Re: Reading Adobe Photoshop header, Obj-C
Re: Reading Adobe Photoshop header, Obj-C
- Subject: Re: Reading Adobe Photoshop header, Obj-C
- From: Thomas Engelmeier <email@hidden>
- Date: Tue, 28 Jun 2011 21:57:34 +0200
On 28.06.2011, at 21:37, Charles Srstka wrote:
> On Jun 28, 2011, at 12:00 PM, Jens Alfke wrote:
>
>> Another way (that I often use) is to define a C struct that matches the fields and layout of the header, then cast the bytes to a pointer to that struct and read the fields. It makes your code look a lot cleaner, but you have to be careful to (a) make sure the compiler packs the struct fields properly, and (b) you byte-swap all integer/float fields appropriately.
>
> It’s my understanding that reading/writing a struct directly to/from a file is considered poor practice, because of the two things you mentioned: endian issues, and the fact that you don’t know how the compiler will align the fields — and even if you test that, you don’t know that it’s not going to change in some future version of clang or gcc, or that Apple’s not going to switch to a new architecture or something in which the compilers will emit different output.

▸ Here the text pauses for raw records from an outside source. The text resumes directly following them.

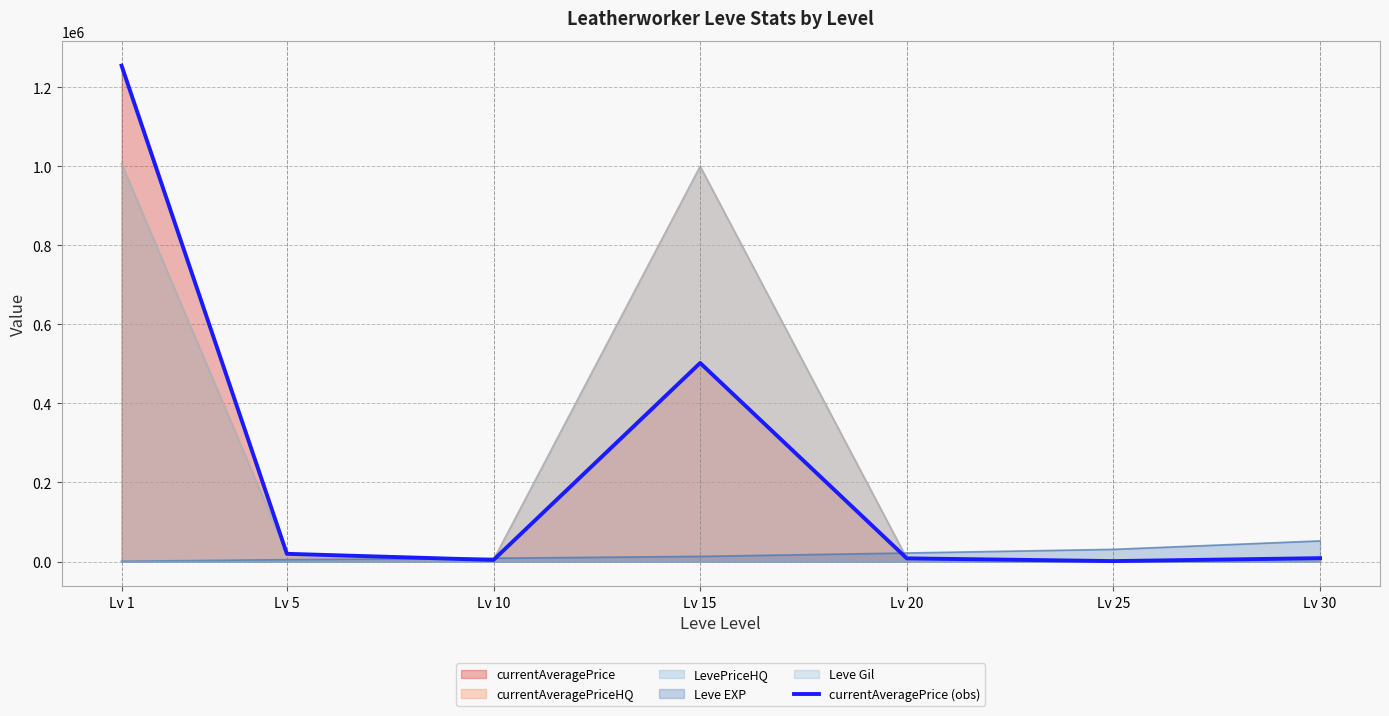

Rank the categories by value from highest to lowest.

Lv 1, Lv 15, Lv 5, Lv 30, Lv 20, Lv 10, Lv 25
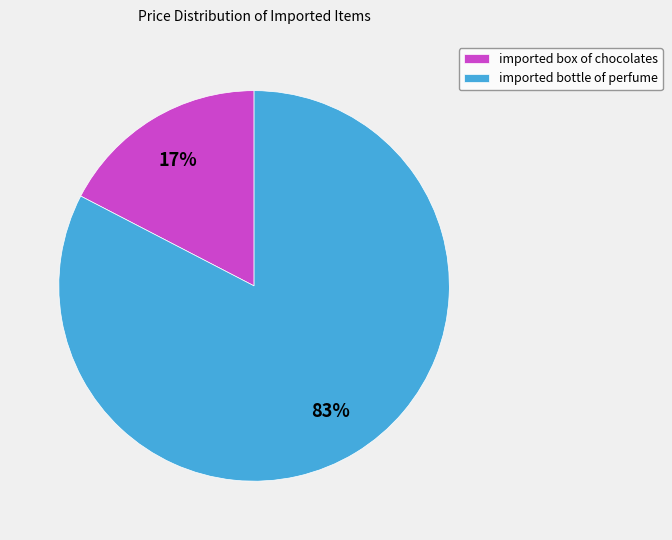

Combined, do imported bottle of perfume and imported box of chocolates account for over 50%?

Yes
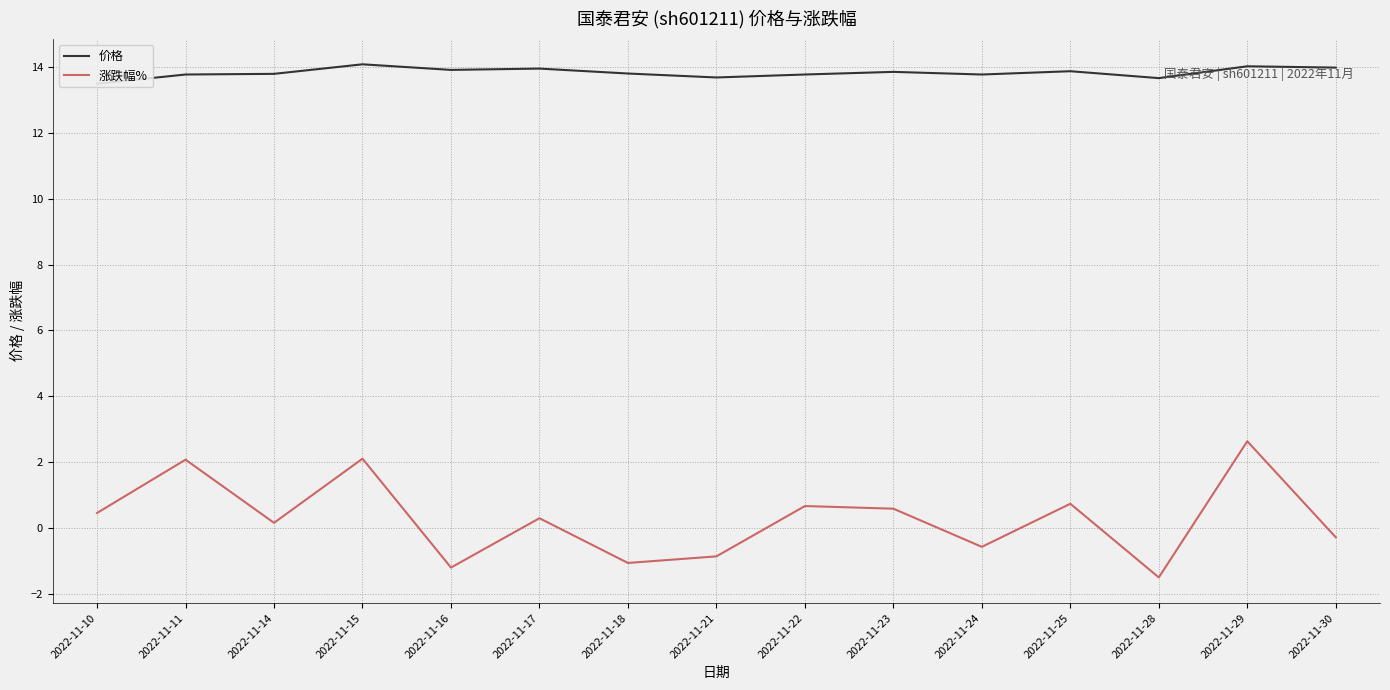

The 价格 series shows 21.0 at 2022-11-28. True or false?

False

- the endian issue you'll have to deal with anyway
- regarding struct alignment:
the 80ies file format had tons of of serialized struct data which usually better end up in a struct.
Well, streamed reading has bad performance, so you'd not want to use it in image (or movie) manipulation code.
Streamed reading just to put it back into a struct is another anti-pattern.
The "don't" is to use binary structs for new defined protocols for transfer, for the given reasons.